Stated problem 1
In the llvm-link thread, what does the reply name as the implementation behind llvm-link?
Stated problem 2
Rewrite the stretch of the llvm-link thread from "On Sun, May" through "(IMHO, of course).", putting "readable" in place of "intuitive".

Document
══════════

David Blaikie via llvm-dev

2020-May-31 16:57 UTC

head link

[llvm-dev] Question: llvm-link type merge behaviour of c++ classes

Yeah, this is intentional (see the "The Linker "links" types and
retypes IR objects" part of the original 3.0 type rewrite post linked
in your email, Bjorn).

In general, don't rely on type information in LLVM IR for carrying any
semantic information from the source code beyond the practical
semantics of what to load from what offsets, alignment, etc. Those are
the semantics that are part of the IR and must be preserved through
optimizations, etc.

On Sun, May 31, 2020 at 5:09 AM Alex Denisov via llvm-dev
<llvm-dev at lists.llvm.org> wrote:>
> Hi Björn,
>
> I’m not particularly knowledgeable about the implementation of the
llvm-link, but my guess is that the merging is intended there.
> I had a very similar problem recently: basically the loss of information
caused by IRLinker (the implementation behind llvm-link). I tried to dig into it
to find if it’s possible to change the behavior, but stuck pretty quickly since
the code there is not very intuitive (IMHO, of course).

══════════

Data lines
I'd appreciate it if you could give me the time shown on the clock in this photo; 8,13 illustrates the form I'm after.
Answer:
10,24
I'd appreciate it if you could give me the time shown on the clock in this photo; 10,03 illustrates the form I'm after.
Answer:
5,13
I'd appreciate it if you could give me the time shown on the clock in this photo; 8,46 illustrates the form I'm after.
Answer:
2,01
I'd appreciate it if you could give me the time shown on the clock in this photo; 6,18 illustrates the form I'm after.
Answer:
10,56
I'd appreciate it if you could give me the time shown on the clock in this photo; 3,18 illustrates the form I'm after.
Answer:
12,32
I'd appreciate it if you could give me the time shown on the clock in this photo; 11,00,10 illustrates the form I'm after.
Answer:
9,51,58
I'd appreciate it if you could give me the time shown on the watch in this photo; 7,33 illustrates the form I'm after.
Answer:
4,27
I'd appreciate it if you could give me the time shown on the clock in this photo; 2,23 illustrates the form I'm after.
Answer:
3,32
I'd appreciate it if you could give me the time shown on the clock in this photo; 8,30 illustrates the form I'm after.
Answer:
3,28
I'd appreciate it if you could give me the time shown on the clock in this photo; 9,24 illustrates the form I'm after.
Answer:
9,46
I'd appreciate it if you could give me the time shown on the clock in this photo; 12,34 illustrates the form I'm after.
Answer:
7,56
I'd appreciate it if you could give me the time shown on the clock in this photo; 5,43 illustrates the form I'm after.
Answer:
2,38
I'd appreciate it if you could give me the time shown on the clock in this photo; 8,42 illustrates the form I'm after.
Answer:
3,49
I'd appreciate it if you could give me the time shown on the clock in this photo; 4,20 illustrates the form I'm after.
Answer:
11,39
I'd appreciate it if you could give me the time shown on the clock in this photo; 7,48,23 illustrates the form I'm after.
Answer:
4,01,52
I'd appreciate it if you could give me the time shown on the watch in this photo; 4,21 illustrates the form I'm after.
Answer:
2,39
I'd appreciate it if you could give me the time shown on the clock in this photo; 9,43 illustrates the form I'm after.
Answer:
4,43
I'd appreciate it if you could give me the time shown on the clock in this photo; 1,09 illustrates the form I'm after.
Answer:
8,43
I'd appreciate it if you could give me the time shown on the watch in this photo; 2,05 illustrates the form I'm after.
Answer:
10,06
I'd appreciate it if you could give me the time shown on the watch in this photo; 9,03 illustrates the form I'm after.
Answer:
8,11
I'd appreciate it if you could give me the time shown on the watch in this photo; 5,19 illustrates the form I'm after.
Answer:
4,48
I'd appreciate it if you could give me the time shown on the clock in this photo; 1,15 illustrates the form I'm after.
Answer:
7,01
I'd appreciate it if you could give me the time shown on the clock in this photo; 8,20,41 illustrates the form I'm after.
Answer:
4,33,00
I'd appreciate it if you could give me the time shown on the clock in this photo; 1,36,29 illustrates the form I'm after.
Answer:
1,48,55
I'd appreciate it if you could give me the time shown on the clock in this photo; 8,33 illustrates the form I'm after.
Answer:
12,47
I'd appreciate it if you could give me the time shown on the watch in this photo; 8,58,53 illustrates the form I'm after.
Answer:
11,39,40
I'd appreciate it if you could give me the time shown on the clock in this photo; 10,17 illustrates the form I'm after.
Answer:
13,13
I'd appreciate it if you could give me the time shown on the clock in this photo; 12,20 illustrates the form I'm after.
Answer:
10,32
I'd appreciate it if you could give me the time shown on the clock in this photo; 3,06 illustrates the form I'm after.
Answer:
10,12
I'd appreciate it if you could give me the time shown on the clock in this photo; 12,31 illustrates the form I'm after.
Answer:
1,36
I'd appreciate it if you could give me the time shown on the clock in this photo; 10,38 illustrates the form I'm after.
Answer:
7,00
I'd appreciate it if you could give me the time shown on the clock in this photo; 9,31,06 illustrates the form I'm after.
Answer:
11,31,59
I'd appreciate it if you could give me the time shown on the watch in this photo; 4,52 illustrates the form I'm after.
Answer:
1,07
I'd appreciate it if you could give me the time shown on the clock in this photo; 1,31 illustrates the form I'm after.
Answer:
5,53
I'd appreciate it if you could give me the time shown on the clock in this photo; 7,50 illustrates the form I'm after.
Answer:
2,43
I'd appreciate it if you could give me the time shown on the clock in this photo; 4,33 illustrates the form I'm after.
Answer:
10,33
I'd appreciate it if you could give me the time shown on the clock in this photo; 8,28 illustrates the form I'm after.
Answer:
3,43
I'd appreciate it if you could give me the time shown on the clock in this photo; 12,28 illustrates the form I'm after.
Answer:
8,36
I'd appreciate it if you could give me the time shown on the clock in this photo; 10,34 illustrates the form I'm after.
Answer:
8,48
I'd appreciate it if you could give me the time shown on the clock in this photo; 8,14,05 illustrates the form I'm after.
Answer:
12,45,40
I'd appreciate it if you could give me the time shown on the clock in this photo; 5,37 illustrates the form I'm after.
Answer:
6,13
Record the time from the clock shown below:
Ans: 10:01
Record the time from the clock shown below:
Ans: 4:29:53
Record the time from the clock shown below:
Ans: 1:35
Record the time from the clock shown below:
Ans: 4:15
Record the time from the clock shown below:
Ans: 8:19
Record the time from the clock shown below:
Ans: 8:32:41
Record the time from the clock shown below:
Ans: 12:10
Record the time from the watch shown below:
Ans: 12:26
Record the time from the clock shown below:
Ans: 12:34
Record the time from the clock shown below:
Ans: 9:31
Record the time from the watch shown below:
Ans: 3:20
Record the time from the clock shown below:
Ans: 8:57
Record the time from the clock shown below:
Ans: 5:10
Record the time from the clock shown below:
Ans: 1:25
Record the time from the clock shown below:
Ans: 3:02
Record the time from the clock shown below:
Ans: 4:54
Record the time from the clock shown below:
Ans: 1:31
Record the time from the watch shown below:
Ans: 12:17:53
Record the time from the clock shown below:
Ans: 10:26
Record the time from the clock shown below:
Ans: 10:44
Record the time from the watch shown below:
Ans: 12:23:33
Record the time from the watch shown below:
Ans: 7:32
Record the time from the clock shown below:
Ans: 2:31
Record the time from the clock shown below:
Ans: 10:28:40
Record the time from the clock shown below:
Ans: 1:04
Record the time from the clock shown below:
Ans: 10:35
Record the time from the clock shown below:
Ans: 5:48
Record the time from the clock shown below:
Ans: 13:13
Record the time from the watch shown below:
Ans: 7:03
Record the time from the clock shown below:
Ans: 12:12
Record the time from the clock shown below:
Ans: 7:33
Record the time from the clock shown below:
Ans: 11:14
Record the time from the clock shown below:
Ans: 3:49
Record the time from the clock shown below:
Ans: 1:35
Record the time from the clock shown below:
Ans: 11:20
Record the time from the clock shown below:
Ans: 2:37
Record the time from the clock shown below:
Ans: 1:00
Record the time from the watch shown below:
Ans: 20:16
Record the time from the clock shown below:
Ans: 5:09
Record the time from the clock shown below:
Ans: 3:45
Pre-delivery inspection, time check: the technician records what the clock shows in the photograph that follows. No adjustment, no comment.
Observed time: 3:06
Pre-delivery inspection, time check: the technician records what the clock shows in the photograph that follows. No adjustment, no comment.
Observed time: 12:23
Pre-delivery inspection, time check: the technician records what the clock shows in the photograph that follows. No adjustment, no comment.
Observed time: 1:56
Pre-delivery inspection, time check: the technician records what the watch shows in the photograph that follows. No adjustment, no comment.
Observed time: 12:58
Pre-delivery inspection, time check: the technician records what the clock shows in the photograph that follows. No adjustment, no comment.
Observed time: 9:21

══════════

Exercise response 1
IRLinker

Exercise response 2
On Sun, May 31, 2020 at 5:09 AM Alex Denisov via llvm-dev
<llvm-dev at lists.llvm.org> wrote:>
> Hi Björn,
>
> I’m not particularly knowledgeable about the implementation of the
llvm-link, but my guess is that the merging is intended there.
> I had a very similar problem recently: basically the loss of information
caused by IRLinker (the implementation behind llvm-link). I tried to dig into it
to find if it’s possible to change the behavior, but stuck pretty quickly since
the code there is not very readable (IMHO, of course).